What the task requires: Copy the lines from the start through the one containing "Verheiratet, 2 Kin", both included, without the pictures.

The records:
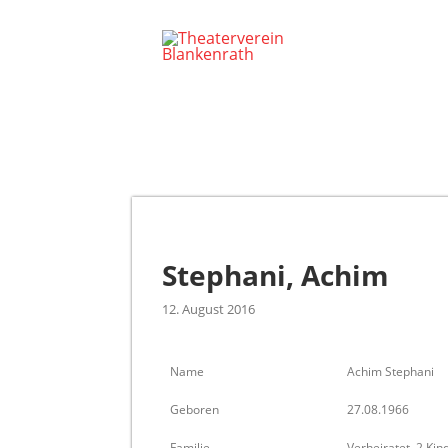
Stephani, Achim
12. August 2016
Name
Achim Stephani
Geboren
27.08.1966
Familie
Verheiratet, 2 Kin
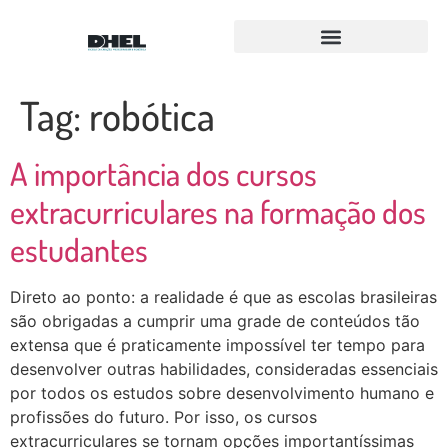
Para Equipes FLL e FTC
Equipe Amigos Droids
Tag:
robótica
A importância dos cursos
extracurriculares na formação dos
estudantes
Direto ao ponto: a realidade é que as escolas brasileiras
são obrigadas a cumprir uma grade de conteúdos tão
extensa que é praticamente impossível ter tempo para
desenvolver outras habilidades, consideradas essenciais
por todos os estudos sobre desenvolvimento humano e
profissões do futuro. Por isso, os cursos
extracurriculares se tornam opções importantíssimas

Result for this task:
Stephani, Achim
12. August 2016
Name
Achim Stephani
Geboren
27.08.1966
Familie
Verheiratet, 2 Kin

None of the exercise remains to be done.